The medical myth that still shapes misunderstandings of women's health
Briefly

The medical myth that still shapes misunderstandings of women's health
"Hysteria was long attributed to a wandering uterus. The earliest text blaming women's reproduction for illness was the Kahun Gynaecological Papyrus, an Egyptian medical scroll from 1900 BC. Women's wombs were blamed for things like choking, cognitive deficits and the inability to speak, and paralysis. Treatments for women were always nonsurgical: swallowing medicine or rubbing it on the body; fumigating the womb with oils or incense."
"Hippocrates, the father of medicine, birthed the concept of hysteria. Translating to "uterus," hysteria was used to theorize women's ailments - something that few male doctors of the time understood or studied. In fact, the Greeks often linked women's health and sexuality with madness: emotional volatility, hallucination, dissociative states, tics, convulsions. The obsession with the womb by male scholars has been a central curiosity in part because they perceived it as the source of women's undoing, physically and emotionally."

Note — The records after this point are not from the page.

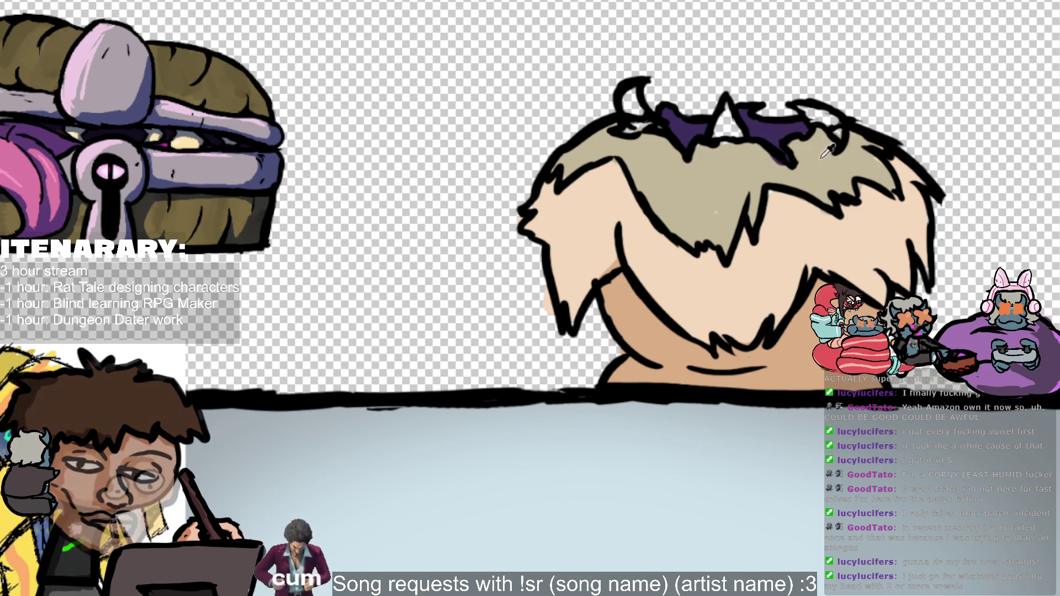
{"action": "mouse_move", "coordinate": [759, 159]}
{"action": "left_mouse_down"}
{"action": "mouse_move", "coordinate": [784, 130]}
{"action": "mouse_move", "coordinate": [769, 138]}
{"action": "mouse_move", "coordinate": [795, 172]}
{"action": "left_mouse_up"}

"Hysteria itself, according to Hippocrates, was a result of a wandering uterus that couldn't adjust to societal expectations and therefore was the source of women's social discontent. This idea of the wandering uterus held throughout the Middle Ages and was one reason men were not commonly perceived as hysteric. The womb was considered a "master switch" of all women's health and disease."

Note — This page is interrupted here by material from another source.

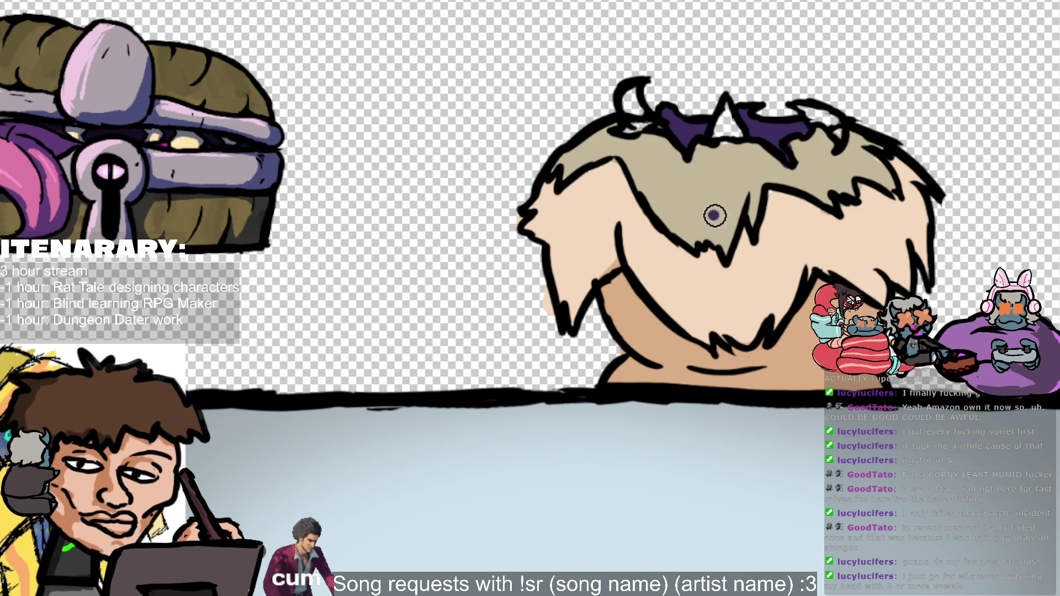
{"action": "left_click_drag", "start_coordinate": [712, 213], "coordinate": [743, 216]}
{"action": "key", "text": "ctrl+z"}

Belief in a wandering uterus began in ancient Egypt, where the Kahun Gynaecological Papyrus (1900 BC) blamed women's reproduction for choking, cognitive deficits, speech loss, and paralysis, and prescribed nonsurgical treatments such as ingesting medicines, topical applications, or fumigating the womb. Hippocratic medicine coined hysteria (literally 'uterus') and linked women's health and sexuality with madness, including emotional volatility, hallucination, dissociation, tics, and convulsions. Male scholars treated the womb as the origin of women's physical and emotional problems, portraying it as a 'master switch' of women's health. The wandering-uterus idea persisted through the Middle Ages and shaped diagnostic categories that excluded men.